Two Roles: Writer and Consumer of Functions

Two Roles: Writer and Consumer of Functions#

Note

Source: Adapted from the C# edition (functions/writerconsumer.rst). Docstrings and help() are Python-specific additions. The contract and separation-of-concerns framing closely follow the C# original.

When working with functions, there are two distinct perspectives to keep in mind: the writer of the function and the consumer (or caller) of the function.

The Writer#

The writer is responsible for:

  • Choosing a clear, descriptive name.

  • Deciding what parameters the function needs.

  • Writing the body so it correctly produces the intended result.

  • Documenting what the function does (its contract) in a docstring.

A docstring is a string literal placed immediately after the def line. Python tools can display it as help text:

def weekly_wages(hours, rate):
    """Return total weekly wages including 1.5x overtime above 40 hours.

    hours -- total hours worked (float)
    rate  -- regular hourly wage in dollars (float)
    """
    if hours <= 40:
        return hours * rate
    else:
        return 40 * rate + (hours - 40) * rate * 1.5
>>> help(weekly_wages)
Help on function weekly_wages:

weekly_wages(hours, rate)
    Return total weekly wages including 1.5x overtime above 40 hours.
    ...

The Consumer#

The consumer does not need to know how the function is implemented — only what it does (its contract):

  • What are the parameters and their expected types?

  • What does it return?

  • Are there any preconditions (e.g., hours must be non-negative)?

A well-written function with a clear docstring can be used correctly without reading the body. This is the power of abstraction — you hide the details so the consumer can focus on their own problem.

The Contract#

The docstring defines the contract between writer and consumer:

  • The consumer promises to call the function with valid arguments.

  • The writer promises to return the correct result for valid arguments.
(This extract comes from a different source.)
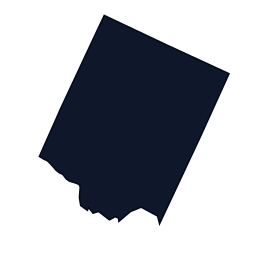 Whiteside, Illinois, United States of America (orthographic projection), rotated 295°
{"feature_id": "52423323B38843546527060", "entity_name": "Whiteside", "entity_type": "district", "adm_level": 2, "iso_a3": "USA", "parent_name": "United States of America", "parent_adm1": "Illinois", "projection": "orthographic", "projection_center": [-90.084, 41.758], "detail": "fine", "context": "isolated", "style": "filled", "palette": "ink", "viewbox_px": 256, "rotation_deg": 295, "n_neighbors": 0, "source": "geoboundaries", "source_scale": "gbopen_adm2", "svg_char_len": 655}
<svg xmlns="http://www.w3.org/2000/svg" viewBox="0 0 256 256"><g transform="rotate(295 128 128)"><path d="M219.9,70.2L220.0,58.9L203.2,58.8L116.2,58.7L113.4,58.8L104.6,59.0L90.9,59.2L64.7,59.7L64.2,65.0L64.2,68.6L63.1,72.0L60.7,77.7L59.3,80.6L58.4,84.7L58.4,88.2L57.8,89.7L55.9,93.3L55.7,93.9L55.2,96.6L55.1,97.9L55.8,102.1L56.1,106.3L56.0,107.4L55.7,108.3L53.9,109.8L45.3,113.0L43.7,113.8L37.7,117.9L36.2,126.0L39.3,126.0L36.0,132.3L39.9,136.6L36.9,150.0L42.3,154.0L42.2,157.6L39.5,159.2L53.4,165.6L61.8,173.4L60.7,192.0L54.5,197.1L151.0,197.3L219.9,196.6L219.6,127.5L219.8,93.4L219.9,70.2Z" fill="#0f172a" stroke="#020617" stroke-width="1.5"/></g></svg>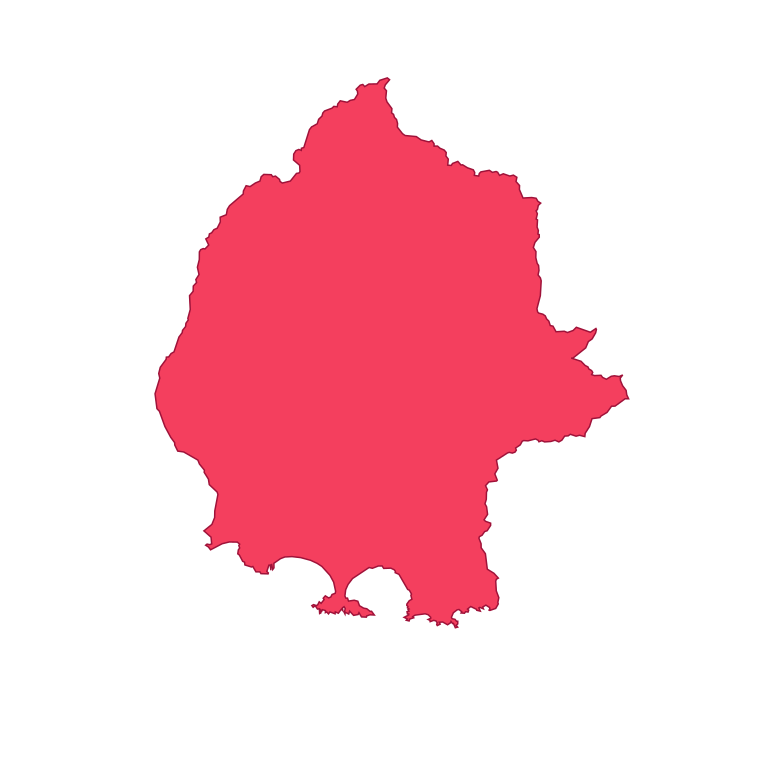 the district of Santa, Áncash, Peru, rotated 315°
{"feature_id": "86281439B85206486043179", "entity_name": "Santa", "entity_type": "district", "adm_level": 2, "iso_a3": "PER", "parent_name": "Peru", "parent_adm1": "Áncash", "projection": "orthographic", "projection_center": [-78.368, -9.004], "detail": "fine", "context": "isolated", "style": "filled", "palette": "rose", "viewbox_px": 768, "rotation_deg": 315, "n_neighbors": 0, "source": "geoboundaries", "source_scale": "gbopen_adm2", "svg_char_len": 6171}
<svg xmlns="http://www.w3.org/2000/svg" viewBox="0 0 768 768"><g transform="rotate(315 384 384)"><path d="M546.5,567.4L548.0,563.3L550.7,559.7L551.5,553.9L553.5,549.0L555.2,546.9L559.2,546.4L555.6,545.0L552.7,541.1L550.1,539.2L544.6,537.9L543.2,533.9L543.6,531.3L538.7,526.8L537.5,524.2L539.8,523.4L540.3,521.3L539.5,518.2L540.3,516.1L539.3,513.1L539.4,507.3L534.7,498.0L536.0,499.3L552.2,501.1L558.5,498.5L563.1,499.3L569.8,497.5L572.8,495.6L573.1,494.6L566.5,493.3L560.1,479.9L555.6,479.9L550.1,477.3L548.8,474.2L542.6,468.7L544.4,462.6L542.9,460.2L545.0,456.1L545.0,452.9L546.2,449.9L545.7,447.0L543.5,443.2L543.6,441.6L545.4,438.9L557.0,432.1L568.1,422.2L569.6,419.6L570.1,415.8L573.9,413.3L577.1,409.5L577.6,407.0L580.7,402.0L585.1,397.8L586.1,393.1L590.9,390.6L597.6,390.0L599.4,388.1L598.9,386.8L601.7,384.6L603.2,381.3L608.6,376.5L608.2,375.0L612.8,372.1L614.0,369.1L615.9,369.1L619.4,366.8L622.7,366.9L622.0,363.7L622.9,360.2L620.3,356.6L613.8,350.8L617.3,342.2L620.2,339.5L620.5,334.2L624.1,331.8L623.2,327.8L620.0,325.9L617.0,319.7L613.2,318.2L614.1,314.6L613.5,313.0L610.3,311.0L609.6,307.4L602.5,302.5L600.3,302.5L598.0,303.9L595.4,300.4L597.7,298.6L598.6,295.7L595.9,290.1L594.6,284.6L593.3,283.6L593.6,278.8L588.4,276.5L586.1,277.0L583.8,274.3L588.5,270.4L589.0,266.6L591.7,264.3L592.0,261.1L590.3,256.9L590.1,253.6L587.6,251.2L589.3,249.5L590.0,245.6L587.1,244.7L586.1,243.2L582.8,237.6L581.8,231.9L574.6,223.2L574.1,220.0L575.1,211.8L577.8,209.4L579.9,205.8L579.9,202.9L581.4,200.1L581.1,197.6L584.3,194.9L585.6,186.6L587.4,183.1L593.1,178.4L593.4,174.9L596.4,173.4L603.1,172.8L602.8,169.9L595.8,166.3L591.3,166.9L585.4,161.2L580.7,160.1L580.8,157.2L578.5,155.9L572.7,155.9L572.3,158.1L570.5,160.4L564.3,161.9L560.7,159.6L557.2,158.8L553.3,152.8L549.3,153.3L547.0,154.9L544.8,152.2L542.3,152.2L535.0,148.9L532.4,149.1L529.6,150.7L525.0,150.6L520.8,152.8L514.6,151.0L511.2,151.4L494.5,160.1L492.3,158.9L490.7,160.3L489.6,157.9L486.7,156.7L482.7,157.6L478.4,161.6L479.0,169.7L474.8,174.4L473.1,174.7L471.0,173.2L461.3,174.3L454.2,170.0L453.7,167.3L454.8,165.4L454.3,160.3L451.9,158.7L452.3,156.3L447.2,150.8L443.7,150.6L439.8,152.8L435.1,150.9L428.9,149.7L426.7,146.3L421.1,148.1L418.8,150.1L400.9,148.7L396.7,149.7L392.2,152.8L386.1,150.2L382.8,153.7L376.2,155.9L372.9,154.6L369.0,155.2L366.7,154.4L364.0,156.2L360.6,155.4L358.3,161.8L352.9,161.9L351.9,160.4L349.4,159.4L346.9,160.0L341.4,165.4L334.6,169.5L330.6,175.8L324.8,177.1L323.2,179.7L318.4,179.9L314.6,183.5L309.0,184.0L299.7,194.3L291.7,198.9L290.9,200.3L286.9,201.0L284.3,203.1L279.5,203.6L277.6,205.0L272.2,205.8L258.2,212.8L255.0,211.9L250.9,212.6L249.1,211.1L247.4,212.5L237.6,214.0L232.1,217.3L229.6,221.3L215.2,229.0L206.0,240.9L205.9,244.5L199.0,259.2L195.5,270.9L194.5,277.4L192.9,279.2L190.7,285.6L194.3,290.4L198.6,306.2L196.9,310.1L196.1,317.9L194.4,319.3L192.6,327.1L189.3,331.6L189.6,342.5L188.4,344.7L174.6,354.1L169.8,358.7L163.0,361.6L152.8,360.5L153.4,370.0L149.1,375.2L147.1,374.3L145.7,372.1L143.9,371.9L144.6,375.1L144.1,378.6L156.6,382.5L162.9,386.3L168.5,392.1L168.7,395.2L167.1,395.6L166.0,397.9L163.7,398.3L160.5,400.7L160.8,402.6L158.7,409.4L159.4,411.4L157.7,413.6L160.9,419.7L162.2,420.3L160.6,426.3L163.4,429.1L162.9,431.1L167.8,436.3L168.6,435.8L168.6,433.7L174.5,430.7L175.5,431.6L172.3,435.7L175.9,431.8L176.9,432.2L174.1,436.5L176.2,436.2L179.4,432.9L187.3,434.3L191.6,436.2L196.9,441.0L202.3,447.8L207.4,456.7L209.9,463.5L211.1,469.1L210.5,481.1L208.3,488.5L203.2,496.4L201.5,497.5L198.4,496.1L195.7,497.0L193.6,496.1L192.7,492.3L189.5,492.5L189.2,494.1L184.4,494.6L184.2,492.2L180.9,493.3L179.4,492.7L178.2,490.2L176.3,489.7L176.0,491.8L178.6,492.1L177.8,496.1L179.3,497.2L176.2,500.8L177.4,501.2L179.5,499.3L179.4,500.6L180.9,500.1L182.4,502.8L180.9,504.2L182.3,504.7L182.2,507.3L184.6,506.9L186.9,511.9L188.4,510.7L189.6,513.8L194.7,513.1L194.6,515.2L196.4,512.9L198.3,513.2L197.8,515.4L194.3,517.5L193.8,519.0L195.2,517.9L196.4,521.7L199.1,520.3L198.9,526.1L202.7,528.7L204.6,528.0L203.4,532.8L206.7,536.4L207.8,535.8L210.8,537.2L213.8,540.5L214.5,535.9L213.4,534.9L212.9,530.7L211.1,528.1L209.9,523.4L211.9,519.1L210.0,515.8L205.4,512.4L206.8,509.6L205.6,508.5L206.4,506.3L211.4,502.4L216.9,500.3L224.2,499.3L243.7,503.2L245.5,506.1L251.3,508.7L254.0,511.3L253.4,514.2L258.6,519.0L259.9,522.7L259.6,524.5L258.5,525.3L260.0,529.2L255.5,546.0L256.1,547.8L254.9,552.0L253.6,552.4L251.5,555.9L248.6,555.1L244.5,555.8L243.5,556.8L243.7,558.2L242.3,558.8L242.6,560.8L241.5,560.5L240.9,562.3L239.3,561.3L238.0,563.1L238.9,564.1L238.2,564.8L233.2,563.2L234.4,566.7L232.7,566.8L234.2,569.3L236.0,568.4L239.7,570.3L239.8,568.8L242.5,569.4L250.6,575.6L252.1,578.4L252.1,581.9L251.4,582.7L248.7,581.7L249.4,583.5L248.6,584.7L251.9,586.2L253.2,588.1L252.8,590.4L251.1,591.4L250.9,592.5L253.9,593.5L254.6,591.5L257.2,593.8L258.7,599.2L262.2,599.9L263.5,599.3L263.1,601.9L263.8,602.4L262.1,606.8L264.2,608.0L264.4,605.6L266.5,605.8L268.4,603.9L267.5,603.1L267.8,600.6L266.2,598.1L266.8,596.6L271.3,594.8L276.0,595.4L277.6,596.5L277.9,600.1L276.6,600.4L278.8,603.0L280.7,602.7L282.2,604.7L284.0,603.8L283.9,602.2L288.0,602.7L290.0,608.5L289.6,609.6L291.5,612.7L292.7,609.4L293.8,609.7L295.3,613.3L296.1,611.5L299.7,612.4L300.6,616.7L299.3,618.6L298.0,617.8L298.8,619.0L304.3,621.7L309.3,620.3L310.1,618.9L314.1,616.3L317.1,609.7L323.6,602.4L325.4,601.5L327.6,602.1L327.9,595.6L326.1,588.0L335.7,575.7L336.9,568.5L339.7,565.6L342.1,560.1L343.6,559.4L346.4,560.3L350.8,559.5L353.2,560.7L359.4,559.4L361.0,557.8L358.7,552.9L358.7,550.8L365.1,549.4L369.7,543.4L370.7,540.1L374.8,537.9L379.9,533.0L382.3,532.0L383.9,527.7L388.9,527.4L395.0,532.2L396.1,532.1L398.8,525.9L405.0,524.2L409.7,517.3L422.7,520.1L424.3,521.0L425.9,523.6L428.4,524.8L430.7,524.4L431.8,522.3L437.3,523.4L441.3,522.2L442.8,522.8L445.6,526.0L452.3,530.0L453.2,532.8L452.7,534.4L455.5,535.7L456.6,538.5L461.3,542.6L465.2,544.7L466.7,548.6L470.1,549.5L474.9,548.6L477.6,550.9L480.2,551.3L482.9,556.7L486.0,558.5L488.8,563.2L491.4,561.1L499.2,559.4L506.6,555.6L512.9,560.4L514.9,560.1L521.7,561.8L529.2,560.6L531.7,563.0L544.0,564.9L546.5,567.4Z" fill="#f43f5e" stroke="#9f1239" stroke-width="1.5"/></g></svg>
If the consumer violates the preconditions (e.g., passes a negative number of hours), the function is not obligated to produce a sensible result.

Separation of Concerns#

Good programs separate the computation (what is calculated) from the presentation (how results are shown). Functions help with this:

def weekly_wages(hours, rate):
    """Return total weekly pay."""
    if hours <= 40:
        return hours * rate
    return 40 * rate + (hours - 40) * rate * 1.5

def main():
    hours = float(input("Hours worked: "))
    rate = float(input("Hourly rate: $"))
    pay = weekly_wages(hours, rate)
    print(f"Weekly wages: ${pay:.2f}")

if __name__ == '__main__':
    main()

The weekly_wages function only computes; main handles input and output.